La lutte contre le chômage. Ces leaders proposent des moyens expéditifs. En ce qui concerne la protection de la main-d'œuvre française, j'ai cru être en communauté d'esprit avec vous en proclamant la nécessité de donner un droit de priorité aux travailleurs français. Préférence nationale donc. Bien avant Le Pen, qui ne fait que plagier. Je rappelle simplement que la France, affaiblie par 1,5 million de morts et presque autant de blessés et handicapés, a accueilli ces travailleurs étrangers pour reconstruire ses destructions de guerre, pour soutenir le rythme imposé par la prospérité mondiale des années 20 et, une fois que la crise est venue, on renvoie ces travailleurs sans autre forme de procès. C'est immoral.

Frédéric-Dupont annonça le pire. Il pensait dur comme fer que "les capitaux se cachent, (…), que le pays prendra peur s'il craint la révolution, l'abolition de la propriété (…), il faut donc inspirer confiance à ceux qui veulent entreprendre". Et il écrit tout net : "la prospérité reviendra dans la mesure où le Front populaire sera battu". Or, il ne le sera pas. Les capitaux resteront donc cachés, ce sera, pour reprendre la formulation d'un des historiens de cette période : "La trahison des possédants"[4].

J'arrête là l'analyse de ces professions de foi. On a saisi à quel point, la Fédération républicaine, comme l'écrivit René Rémond, "a graduellement repris à son compte l'héritage du traditionalisme" Comment s'étonner dès lors, qu'elle fournira l'essentiel des hommes du régime de Vichy?[5] Taittinger et Frédéric-Dupont voteront les pleins pouvoirs à Pétain en 1940, ils seront tous deux membres de l'ordre de la Francisque, Frédéric-Dupont restera membre du Conseil de Paris jusqu'en 1943, Taittinger sera Président de ce même conseil de 1943 à 1944…



[1] LE PROGRÈS-dimanche du 19 novembre 2017.

[2] André Siegfried, "Tableau des partis en France", 1930, cité par R. REMOND, "Les droites en France".

[3] Il manque la paysannerie. Mais Taittinger et Frédéric-Dupont sont candidats à Paris. Frédéric-Dupont va néanmoins y faire allusion.

[4] René GIRAULT, "La trahison des possédants", L’HISTOIRE, n°58, année 1983, pp. 85-93.

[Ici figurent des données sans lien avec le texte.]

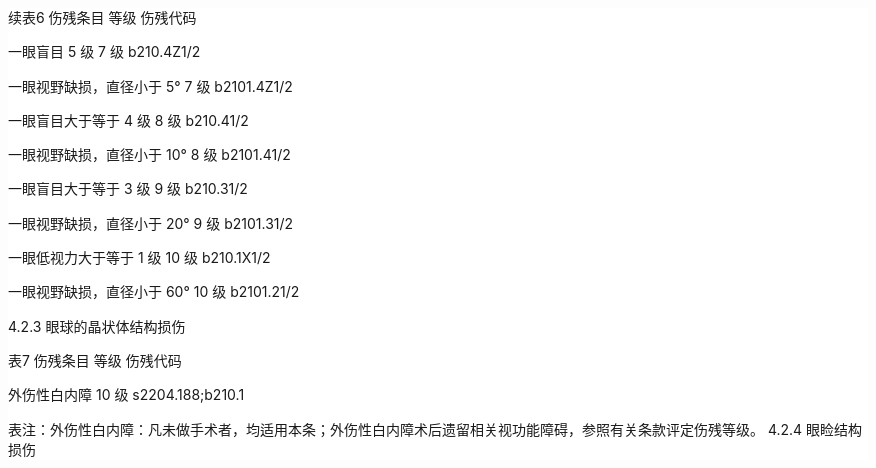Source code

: 


 
  

续表6 
 伤残条目 
 等级 
 伤残代码 
 
一眼盲目  5  级 
 7  级 
 b210.4Z1/2 
 
一眼视野缺损，直径小于  5° 
 7  级 
 b2101.4Z1/2 
 
一眼盲目大于等于  4  级 
 8  级 
 b210.41/2 
 
一眼视野缺损，直径小于  10° 
 8  级 
 b2101.41/2 
 
一眼盲目大于等于  3  级 
 9  级 
 b210.31/2 
 
一眼视野缺损，直径小于  20° 
 9  级 
 b2101.31/2 
 
一眼低视力大于等于  1  级 
 10  级 
 b210.1X1/2 
 
一眼视野缺损，直径小于  60° 
 10  级 
 b2101.21/2 
 



4.2.3   眼球的晶状体结构损伤 
  
表7 
 伤残条目 
 等级 
 伤残代码 
 
外伤性白内障 
 10   级 
 s2204.188;b210.1 
 



表注：外伤性白内障：凡未做手术者，均适用本条；外伤性白内障术后遗留相关视功能障碍，参照有关条款评定伤残等级。 
4.2.4   眼睑结构损伤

[5] Mais, comme toujours, les choses sont plus compliquées. Le président de la Fédération républicaine, Louis Marin, patriote intransigeant, n'était pas hostile en 1939 à un front commun de "Marin à Thorez". Il rejoindra la France libre à Londres. C'est l'une des raisons pour lesquelles, De Gaulle, afin d'asseoir sa légitimité, acceptera la présence de ce parti dans le Conseil national de la résistance, démontrant par-là, la parfaite représentativité de cet organisme.